The name of Pierre Dervaux (1917-1992) is perhaps not one which is as familiar with younger collectors as it might be. Most of his working life was spent in France with a variety of orchestras and opera companies as well as teaching conducting. His currently available recordings, often deriving from broadcasts, include many French operas and operettas. Of these the most important is Poulenc’s
Dialogues des Carmélites
of which he conducted the first performance in France and of which this is the first recording. Although he also conducted many recordings of concertos with distinguished soloists his international reputation was nonetheless limited. Like such figures as Hans Swarowsky, George Hurst or Rudolf Schwarz he was perhaps more a musician’s musician than an idol of the international public.
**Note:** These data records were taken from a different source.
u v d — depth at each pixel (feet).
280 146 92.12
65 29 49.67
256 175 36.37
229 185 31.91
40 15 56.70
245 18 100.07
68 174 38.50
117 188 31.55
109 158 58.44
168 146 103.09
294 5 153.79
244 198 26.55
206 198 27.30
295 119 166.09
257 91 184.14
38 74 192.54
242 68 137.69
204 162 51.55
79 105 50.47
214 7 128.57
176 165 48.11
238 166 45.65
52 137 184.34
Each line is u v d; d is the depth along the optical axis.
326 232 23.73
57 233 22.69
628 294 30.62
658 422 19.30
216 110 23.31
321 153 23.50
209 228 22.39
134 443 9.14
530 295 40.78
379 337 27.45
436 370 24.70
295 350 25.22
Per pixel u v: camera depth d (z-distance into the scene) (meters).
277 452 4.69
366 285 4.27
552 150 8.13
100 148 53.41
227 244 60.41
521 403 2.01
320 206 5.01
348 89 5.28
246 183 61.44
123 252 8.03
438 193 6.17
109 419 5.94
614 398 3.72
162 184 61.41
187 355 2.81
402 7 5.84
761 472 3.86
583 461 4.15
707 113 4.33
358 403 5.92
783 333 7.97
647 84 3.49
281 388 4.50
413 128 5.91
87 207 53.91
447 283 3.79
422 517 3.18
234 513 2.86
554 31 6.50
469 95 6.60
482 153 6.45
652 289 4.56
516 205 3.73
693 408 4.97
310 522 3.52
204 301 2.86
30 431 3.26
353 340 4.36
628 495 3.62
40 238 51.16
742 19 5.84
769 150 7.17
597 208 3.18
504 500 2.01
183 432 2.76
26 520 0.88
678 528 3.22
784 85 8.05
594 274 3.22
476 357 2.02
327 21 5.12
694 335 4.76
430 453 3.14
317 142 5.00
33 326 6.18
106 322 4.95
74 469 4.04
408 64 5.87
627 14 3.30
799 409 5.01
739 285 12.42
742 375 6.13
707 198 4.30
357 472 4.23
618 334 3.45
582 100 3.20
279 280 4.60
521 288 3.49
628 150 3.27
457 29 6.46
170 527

It is good to have an opportunity to assess his merits further.
Much of the music on these discs was more commonly found in concerts and on record in the first half of the twentieth century. For instance opportunities to hear the Overture to Zampa
or Le Calife de Bagdad
, let alone the rest of those operas, are rare. The performances of these and the rest of the programme are not the most polished imaginable, and the recordings are variable and sometimes poor, but everything is well considered and nothing is taken for granted. Even such a warhorse as the Overture to Die Fledermaus
is made to sound individual without resort to gimmicks or over-stylisation. The Wagner extracts suggest a conductor very obviously at home in the theatre, and the Overture to Ruslan and Ludmila
is taken at an unusually steady speed and gains much by it. It would be an exaggeration to suggest that there are major musical revelations here, but the listener soon develops a confidence in the imagination and musicianship of the conductor. I suspect that with front-rank orchestras and more rehearsal the results could have been even better, but there is enough here to demonstrate that Pierre Dervaux was an excellent musician, a real professional and an artist whose other recordings are worth looking out for.
The presentation is helpful and the discs are well filled, making them a useful and intriguing introduction to the work of the conductor. It would be good if it could be followed by some of his broadcast performances, especially of the unfamiliar French music of which he was an expert.